また、各国の消費者物価指数(CPI)を見ると、総じて上昇傾向にあるが、2025年3月時点における日本のCPI上昇率は2019年比で約10%にとどまっている(図表5)。これは、20%以上の上昇が見られる欧米諸国と比べて明らかに低く、大きな差が生じている。
右:[図表5]各国の消費者物価指数の推移(2019年=100) 左:(注)各国通貨の対米ドル為替レートの日次データから月平均を算出し、2019年平均を100とした値。
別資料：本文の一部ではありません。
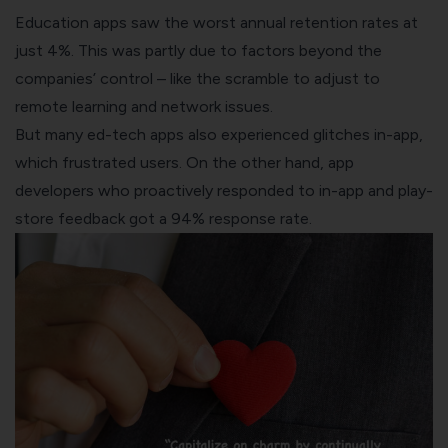
Education apps saw the worst annual retention rates at
just 4%. This was partly due to factors beyond the
companies’ control – like the scramble to adjust to
remote learning and network issues.
But many ed-tech apps also experienced glitches in-app,
which frustrated users. On the other hand, app
developers who proactively responded to in-app and play-
store feedback got a 94% response rate.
(資料)IMF「Exchange Rates」より作成
右:(注)各国消費者物価指数の総合指数(季節調整値)を用いて2019年平均を100とした値
(資料)World Bank「Global Economic Monitor」より作成
2025年1-3月期の訪日外国人旅行消費額について国籍・地域別に見ると、最多は中国(5,443億円、全体の24.0%)で、次いで台湾(3,168億円、13.9%)、韓国(2,824億円、12.4%)、米国(2,188億円、9.6%)、香港(1,534億円、6.8%)が続き、構成比は前年とおおむね同様である(図表6)。また、これらをはじめとした消費額の上位国では、おおむね前年同期を上回っており、なかでもカナダ(+58.8%)、中国(+52.3%)、マレーシア(+48.3%)での増加が顕著である。
なお、各国籍・地域の訪日外客数と消費額の構成比を比較すると、訪日外客数が多い国ほど消費額も多い傾向にあるが、平均宿泊日数や購買行動がその背景にあると考えられる。宿泊日数については、近隣のアジア諸国に比べ、欧米からの旅行者は長期滞在の傾向が強い。
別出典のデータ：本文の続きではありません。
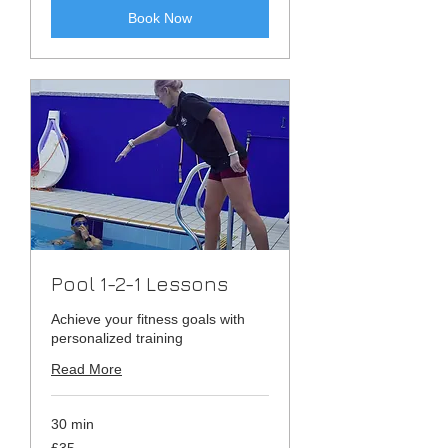
Book Now
Pool 1-2-1 Lessons
Achieve your fitness goals with
personalized training
Read More
30 min
35
£35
例えば、韓国は2025年1-3月期の訪日外客数で首位(全体の23.1%)を占めるが、平均宿泊日数(全目的で4.2日、観光・レジャー目的で3.7日)は全体(同9.0日、同6.9日)と比較して半分程度にとどまる。このため、消費額は3位(12.4%)にとどまっている。一方、米国は外客数では4位(全体の6.6%)であるものの、平均宿泊日数(同11.6日、同10.2日)が比較的長いため、消費額の構成比(9.6%)は外客数の割合を上回っている。
また、2025年1-3月期における国籍・地域別に1人当たりの旅行支出額を見ると、最多は豪州(38万2,089円)で、次いでフランス(35万9,300円)、カナダ(35万5,302円)、ドイツ(35万498円)が続き、これらの4か国では35万円を超えている(図表略)。